* [WHAT YOU SHOULD DO] Reproduce the passage of the Coffee Planet profile between "One such business" and "success than that.", inclusive.

── SELECTED EXCERPT ──

By Tamara Pupic
Robert Jones, managing director of Coffee Planet, explains how he helped build the company and what it takes to thrive in such a competitive marketplace
It may come as little surprise that the Arab world is considered one of the fastest growing coffee markets in the world, with the UAE one of its most active centres.
Caffeine devotees across the UAE drink nearly twice as much of the popular beverage as anywhere else in the GCC, helping create a vibrant and diverse coffee and café scene, and providing the perfect marketplace for businesses looking to tap into the increasingly diverse and sophisticated tastes of their customers.
One such business is Coffee Planet – a UAE-grown and Dubai SME 100 ranked company which, according to managing director Robert Jones, will see the largest growth levels in its history this year.
“Last year we saw 35 percent overall growth,” he says. “At the end of Q1 this year we were up 38 percent compared to Q1 last year.”
Familiar to drivers across the emirates, Coffee Planet is well known as the brand of choice at petrol stations, but there’s much more to its success than that.
Since launching in 2005, Jones and his team have built something of an empire by stealth, gradually growing a business to be proud of, and one which many people might not even know they’ve interacted with.
“I like to say that we are like an iceberg,” continues Jones.
“Most people see us in the gas stations or supermarkets, but they don’t know that on the flight they are taking via Emirates or Etihad, they’ll be drinking our coffee. Or in the hotel where they have lunch, they’ll be drinking our coffee.
“How did we do it? Bit by bit. We’ve always been trying to capitalise on what we have, and that’s something important to any new start-up.
“It’s much easier to go from A to B than from A to M. So don’t try to do things that are too far from your current strategy.”
Almost a decade in the making, the concept for Coffee Planet was developed by Matthew Yorke-Smith, who is now the company’s operations director.

───
── SOURCE DATA ──

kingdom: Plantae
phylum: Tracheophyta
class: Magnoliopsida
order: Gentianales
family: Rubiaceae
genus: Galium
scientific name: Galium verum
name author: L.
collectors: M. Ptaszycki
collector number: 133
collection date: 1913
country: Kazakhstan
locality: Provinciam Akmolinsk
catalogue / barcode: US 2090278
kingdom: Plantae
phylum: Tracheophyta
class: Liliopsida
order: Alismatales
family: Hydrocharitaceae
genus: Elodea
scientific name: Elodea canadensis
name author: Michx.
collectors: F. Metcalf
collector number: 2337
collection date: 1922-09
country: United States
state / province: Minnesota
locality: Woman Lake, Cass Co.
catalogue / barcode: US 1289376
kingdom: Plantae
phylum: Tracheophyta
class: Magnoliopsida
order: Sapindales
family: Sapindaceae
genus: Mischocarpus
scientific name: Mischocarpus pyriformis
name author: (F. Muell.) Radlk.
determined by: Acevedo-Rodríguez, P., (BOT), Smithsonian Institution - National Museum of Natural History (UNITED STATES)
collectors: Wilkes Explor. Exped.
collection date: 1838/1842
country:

───

* [ANSWER BOX]
One such business is Coffee Planet – a UAE-grown and Dubai SME 100 ranked company which, according to managing director Robert Jones, will see the largest growth levels in its history this year.
“Last year we saw 35 percent overall growth,” he says. “At the end of Q1 this year we were up 38 percent compared to Q1 last year.”
Familiar to drivers across the emirates, Coffee Planet is well known as the brand of choice at petrol stations, but there’s much more to its success than that.